FULL CIRCLE: Di Biase resigns amid sexual harassment allegations
Veteran councillor allegedly sexually harassed a city employee over the course of 5 months
YorkRegion.com
Dec. 28, 2017
Adam Martin-Robbins
The biggest story I covered in 2017, far-and-away, was the breaking news piece about the sexual harassment allegations that toppled Vaughan’s deputy mayor, Michael Di Biase.
And the speed at which it unfolded took me, and many other politics watchers, by surprise.
Di Biase, a veteran politician who served on council for nearly three decades including a stint as mayor, was no stranger to controversy during his time in office.But he’d had a particularly rocky couple of years leading up to 2017.
In 2015, Integrity Commissioner Suzanne Craig found Di Biase used intimidation and abusive language to pressure staff who opposed his interference in the city’s tendering process and his efforts to secure municipal projects for a local contracting company.
He was docked 90-days pay and there was an immediate outcry from residents calling for his resignation.
Di Biase launched a legal challenge to try and quash the integrity commissioner’s findings and overturn the penalty. But in a decision handed down in September 2016, the divisional court sided with Craig.
Following the integrity commissioner’s findings, police launched a probe digging into city contracts signed during Di Biase’s tenure, including his time in the mayor’s chair from 2002 to 2006 and, more recently, while he was a local and regional councillor.
That investigation is ongoing, an OPP spokesperson confirmed earlier this month.
By the end of 2016, I heard rumblings Di Biase was facing more troubling allegations.
Over the next few months, I learned the integrity commissioner was looking into at least two separate complaints about Di Biase’s conduct.
One complaint, I was told, centred on allegations Di Biase improperly used his influence to help a developer seeking to build homes on an environmentally sensitive parcel of land.
The other complaint was rumoured to involve allegations of sexual harassment.
While I was working to confirm this, I found out Craig was slated to release a report on her findings in one of those two complaints sometime in May.
A couple of weeks later, I was tipped off that Craig’s report was being released online May 18.
I arrived at the office around 8 a.m. that day and sat at my desk, eyes glued to my computer screen, as I constantly refreshed the city’s website.
After about an hour, the link finally popped up.
I carefully read through Craig’s report.
It laid out, often graphically, the allegations against Di Biase, which he has denied and have not been tested in court.

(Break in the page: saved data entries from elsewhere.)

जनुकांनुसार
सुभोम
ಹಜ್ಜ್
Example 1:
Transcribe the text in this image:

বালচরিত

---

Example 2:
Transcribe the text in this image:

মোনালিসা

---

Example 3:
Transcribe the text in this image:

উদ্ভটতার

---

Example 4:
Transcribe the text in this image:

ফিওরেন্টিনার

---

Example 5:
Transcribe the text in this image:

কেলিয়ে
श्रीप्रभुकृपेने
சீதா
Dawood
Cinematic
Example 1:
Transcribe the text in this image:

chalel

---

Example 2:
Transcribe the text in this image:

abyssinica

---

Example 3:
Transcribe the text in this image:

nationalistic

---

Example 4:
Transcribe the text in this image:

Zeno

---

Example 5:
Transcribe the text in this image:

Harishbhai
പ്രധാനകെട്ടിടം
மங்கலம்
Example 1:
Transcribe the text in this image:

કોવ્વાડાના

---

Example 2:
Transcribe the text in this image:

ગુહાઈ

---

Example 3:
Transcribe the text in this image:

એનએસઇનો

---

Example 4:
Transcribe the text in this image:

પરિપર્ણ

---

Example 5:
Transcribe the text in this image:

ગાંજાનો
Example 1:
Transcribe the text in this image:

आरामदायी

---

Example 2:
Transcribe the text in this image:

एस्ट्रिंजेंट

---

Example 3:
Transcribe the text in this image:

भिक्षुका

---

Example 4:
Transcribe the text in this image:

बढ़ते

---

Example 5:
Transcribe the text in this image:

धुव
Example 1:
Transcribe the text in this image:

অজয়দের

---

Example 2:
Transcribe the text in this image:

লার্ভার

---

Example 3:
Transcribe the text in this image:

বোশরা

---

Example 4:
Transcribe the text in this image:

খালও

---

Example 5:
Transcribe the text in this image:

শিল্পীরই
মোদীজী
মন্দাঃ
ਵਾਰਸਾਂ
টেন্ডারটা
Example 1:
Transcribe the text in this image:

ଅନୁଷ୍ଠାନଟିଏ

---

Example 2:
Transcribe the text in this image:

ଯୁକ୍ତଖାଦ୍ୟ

“In each case, the respondent is alleged to have kissed the mouth of the complainant, without her consent and despite her objections. In four cases, the respondent also touched her breasts,” Craig wrote. “In addition to these five incidents, the complainant alleges that this pattern of conduct was repeated a further five or six times and occurred in the same period.”
Craig found that even after Di Biase was told “his sexual advances were unwelcome and unwanted,” he “did not cease his unwelcome conduct.”

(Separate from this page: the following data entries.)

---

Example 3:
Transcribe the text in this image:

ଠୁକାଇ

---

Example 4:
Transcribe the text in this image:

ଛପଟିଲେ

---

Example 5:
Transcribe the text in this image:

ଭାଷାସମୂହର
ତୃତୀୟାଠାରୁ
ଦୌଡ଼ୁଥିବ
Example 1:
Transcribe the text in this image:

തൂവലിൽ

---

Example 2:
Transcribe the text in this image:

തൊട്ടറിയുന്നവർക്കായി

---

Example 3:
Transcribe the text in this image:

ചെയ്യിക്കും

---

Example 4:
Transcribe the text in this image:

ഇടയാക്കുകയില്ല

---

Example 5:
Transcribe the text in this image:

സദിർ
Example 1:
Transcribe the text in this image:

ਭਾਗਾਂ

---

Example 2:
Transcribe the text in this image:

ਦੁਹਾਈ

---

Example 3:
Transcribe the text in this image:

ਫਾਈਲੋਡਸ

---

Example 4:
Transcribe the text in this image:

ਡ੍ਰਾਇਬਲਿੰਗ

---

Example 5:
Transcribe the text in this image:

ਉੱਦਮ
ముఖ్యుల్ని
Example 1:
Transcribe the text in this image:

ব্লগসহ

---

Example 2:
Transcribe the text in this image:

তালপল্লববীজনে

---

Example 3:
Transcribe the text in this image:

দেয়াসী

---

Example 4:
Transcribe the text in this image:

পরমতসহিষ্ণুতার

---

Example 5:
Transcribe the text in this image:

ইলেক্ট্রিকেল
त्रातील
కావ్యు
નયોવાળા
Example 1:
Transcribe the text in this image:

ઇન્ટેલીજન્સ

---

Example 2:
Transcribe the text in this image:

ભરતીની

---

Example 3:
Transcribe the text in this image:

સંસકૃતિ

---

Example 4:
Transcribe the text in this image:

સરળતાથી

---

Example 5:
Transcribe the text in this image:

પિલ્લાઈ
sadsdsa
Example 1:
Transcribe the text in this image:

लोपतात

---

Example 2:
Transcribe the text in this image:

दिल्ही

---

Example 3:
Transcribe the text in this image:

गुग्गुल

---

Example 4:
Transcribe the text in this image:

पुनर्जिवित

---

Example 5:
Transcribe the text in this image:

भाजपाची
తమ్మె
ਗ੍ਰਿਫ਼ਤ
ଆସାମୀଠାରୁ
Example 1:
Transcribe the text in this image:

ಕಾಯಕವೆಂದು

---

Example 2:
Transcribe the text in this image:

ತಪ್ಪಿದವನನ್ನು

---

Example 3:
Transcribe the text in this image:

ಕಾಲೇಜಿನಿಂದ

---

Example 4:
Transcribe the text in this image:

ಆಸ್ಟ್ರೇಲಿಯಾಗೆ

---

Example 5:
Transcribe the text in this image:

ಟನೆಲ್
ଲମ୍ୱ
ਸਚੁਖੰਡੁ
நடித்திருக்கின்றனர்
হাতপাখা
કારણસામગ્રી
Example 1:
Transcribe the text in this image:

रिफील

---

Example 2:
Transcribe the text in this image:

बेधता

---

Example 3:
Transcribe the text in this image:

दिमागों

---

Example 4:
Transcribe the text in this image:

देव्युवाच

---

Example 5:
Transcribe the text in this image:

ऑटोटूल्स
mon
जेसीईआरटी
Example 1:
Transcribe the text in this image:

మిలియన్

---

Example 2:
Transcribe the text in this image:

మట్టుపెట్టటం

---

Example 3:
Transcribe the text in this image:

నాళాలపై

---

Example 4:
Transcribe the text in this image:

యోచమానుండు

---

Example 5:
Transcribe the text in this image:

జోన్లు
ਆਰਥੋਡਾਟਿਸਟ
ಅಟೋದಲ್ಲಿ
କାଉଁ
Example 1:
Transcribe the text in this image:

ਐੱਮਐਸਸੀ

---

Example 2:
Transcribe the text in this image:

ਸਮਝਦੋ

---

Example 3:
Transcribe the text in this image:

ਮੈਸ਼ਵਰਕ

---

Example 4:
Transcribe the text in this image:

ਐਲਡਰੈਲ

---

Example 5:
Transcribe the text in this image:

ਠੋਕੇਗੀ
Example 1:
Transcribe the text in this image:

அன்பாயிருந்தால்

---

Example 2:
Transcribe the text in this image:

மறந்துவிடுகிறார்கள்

The report contains excerpts from phone conversations the complainant had with Di Biase, which she recorded.
One of those conversations was reportedly recorded a day after one of the alleged instances of harassment.
Craig’s report contains the following excerpt from the recording:
Di Biase: I am there for you.
Complainant: Then why would you touch my breasts and kiss me and put your tongue in my mouth right after that, when I am so visibly upset.
Di Biase: I didn’t put my tongue in your mouth … I tried … but you said no.
Following that excerpt Craig wrote:
“I take note of the respondent’s acknowledgement of the events, a lack of emphatic denial and the cavalier way he responded to the complainant’s accusations, saying, ‘If you want to touch my breasts you can. ... I give you permission, how is that?’”
As a result of the alleged harassment, which reportedly took place over five months, the complainant left her job, Craig noted.
Di Biase “categorically” denied sexually assaulting or sexually harassing the complainant, rather “he often expressed non-sexual expressions of affection toward the complainant,” the report says.
Furthermore, Di Biase said, “he has been the victim of entrapment.”
Once I’d finished reading the report, I tried, unsuccessfully, to reach Di Biase and Craig for comment then quickly typed out a story.
Shortly after we published it online, The Star posted my story to its website.
Then the other major media outlets pounced.
A couple of hours later, Di Biase issued a statement through his lawyer steadfastly denying the allegations, but also announcing his resignation.
“While I have throughout maintained my innocence, I do not wish to be a distraction from the important work that is ahead for our council in protecting the interests of this city,” he said in the statement.
And with that, the decades-long career of a controversial veteran Vaughan councillor abruptly ended.